On 02/22/12 14:54, Ralph Castain wrote:
That doesn't really address the issue, though. What I want to know is:
what happens when you try to bind processes? What about
-bind-to-socket, and -persocket options? Etc. Reason I'm concerned:
I'm not sure what happens if the socket layer isn't present. The logic
in 1.5 is pretty old, but I believe it relies heavily on sockets being
present.
Okay. So,
*) "out of the box", basically nothing works. For example, "mpirun
hostname" segfaults.
*) With "--mca orte_num_sockets 1", stuff appears to work.
*) With "--mca orte_num_sockets 1" and adding either "--bysocket
--bind-to-socket" or "--npersocket <n>", I get:
--------------------------------------------------------------------------
Unable to bind to socket -13 on node burl-ct-v20z-10.

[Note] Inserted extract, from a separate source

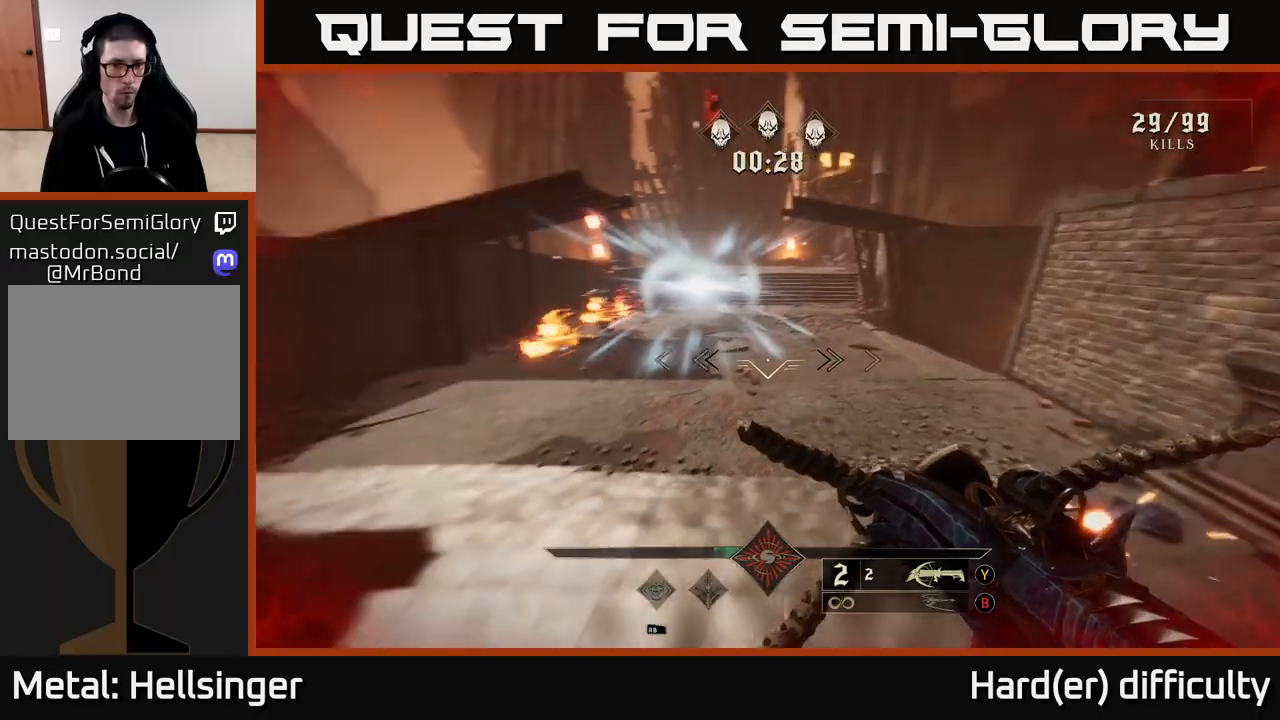
{"buttons": ["L2"], "left_stick": "right", "right_stick": "center", "events": [[50, "right_stick", "up-left"], [67, "left_stick", "down-left"], [150, "R2", "down"], [233, "R2", "up"], [233, "right_stick", "center"], [350, "left_stick", "down-right"], [400, "L2", "down"], [400, "left_stick", "right"]]}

--------------------------------------------------------------------------
--------------------------------------------------------------------------
mpirun was unable to start the specified application as it encountered
an error:
Error name: Fatal
Node: burl-ct-v20z-10
when attempting to start process rank 0.
--------------------------------------------------------------------------
2 total processes failed to start
So, I hear Brice's comment that this is an old kernel. And, I hear what
you're saying about a "real" fix being expensive. Nevertheless, to my
taste, automatically setting num_sockets==1 when num_sockets==0 is
detected makes a lot of sense. It makes things "basically" work,
turning a situation where everything including "mpirun hostname"
segfaults into a situation where default usage works just fine. What
remains broken is binding, which generates an error message that gives
the user a hope of making progress (turning off binding). That's in
contrast from expecting users to go from
% mpirun hostname
Segmentation fault
to knowing that they should set orte_num_sockets==1.